山口の年俸の負担分はひとまず脇に置いて、実績だけを比較すれば、山口を迎え入れた巨人が大きく得をしたことになる。FA移籍するほどの選手だから当然と言えば当然だが。
しかし、開幕後から6月上旬までの働きで「お得」具合を判断するならどうだろうか。
5月10日の中日戦、平良は移籍後初登板となる先発マウンドに立ち、5回1失点と好投。プロ初勝利を挙げた。その後は2度先発し、2回6失点、5回4失点と打ち込まれ、いずれも敗戦投手となっている。

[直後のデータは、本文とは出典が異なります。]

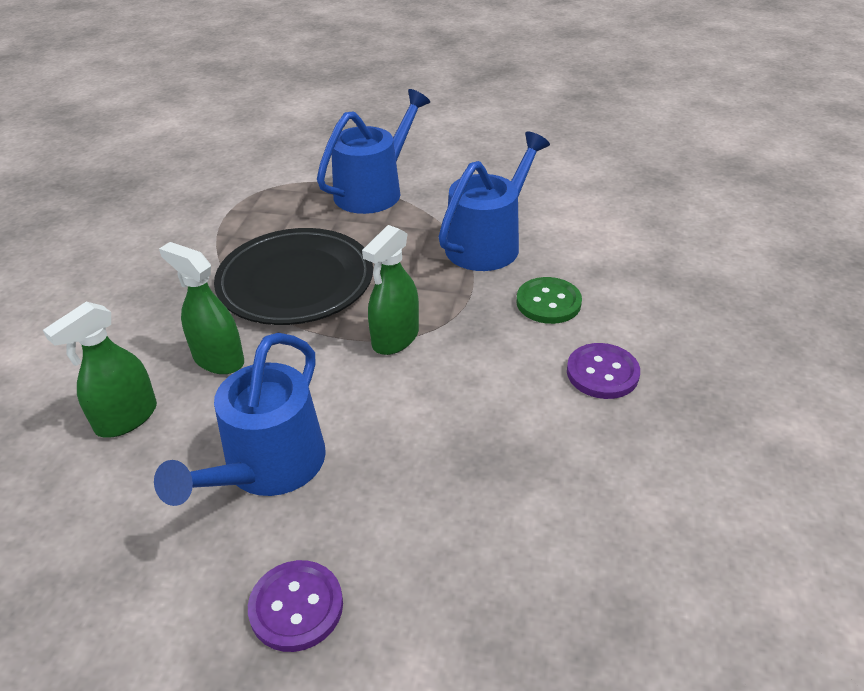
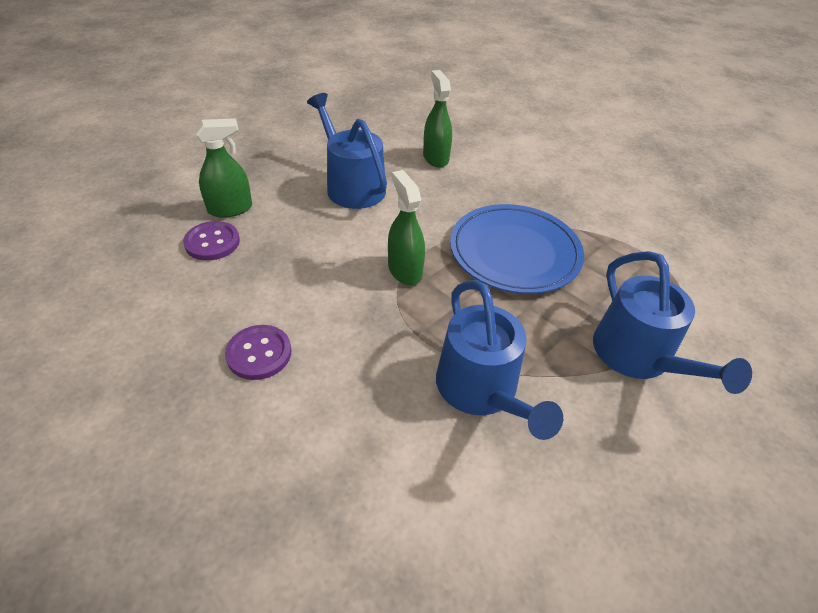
camera: 120 degrees right, 5 degrees up
green spray bottle [159,242,244,374] -> green spray bottle moved to [194,118,252,218]
black plate [214,228,373,325] -> blue plate [450,204,584,294]
purple button [248,560,343,652] -> purple button moved to [183,221,240,261]
green button [516,277,582,324] -> none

対する山口は、キャンプ前から肩の違和感で調整が遅れ、未だ1軍登録はされていない。
3試合に先発し1勝2敗の平良と、出場なしの山口。平良が借金1で山口はプラマイ0という見方もできなくはないが、やはり試合に出てこその野球選手。そしてなにより、推定年俸は、山口が2億円で平良が750万円。総合的に考えても、開幕約2カ月では平良の貢献度が一歩リードと見ていいだろう。
ただ、山口の肩も徐々に快方へ向かい、5月に入ってからはシート打撃やイースタン・リーグで短いイニングに登板するなど、少しずつペースアップ。6月6日の西武戦では、先発で7回114球を投げ3安打1失点。復調を大きくアピールした。
巨人が球団ワーストの大型連敗を喫するなか、6月13日からソフトバンク3連戦で1軍初登板とのニュースが流れている。このまま順調なら、巨人のユニフォームを着た山口を、1軍のマウンドで見られる日は近い。
山口が実力を発揮し、年俸分以上の結果を出していくようなら、「やはり巨人がお得だった」ということになるが、2試合連続炎上からの平良の巻き返しにも期待したいところ。
いずれにしても、どちらがお得だったかのファイナルアンサーは、シーズンが進むにしたがって明らかになっていきそうだ。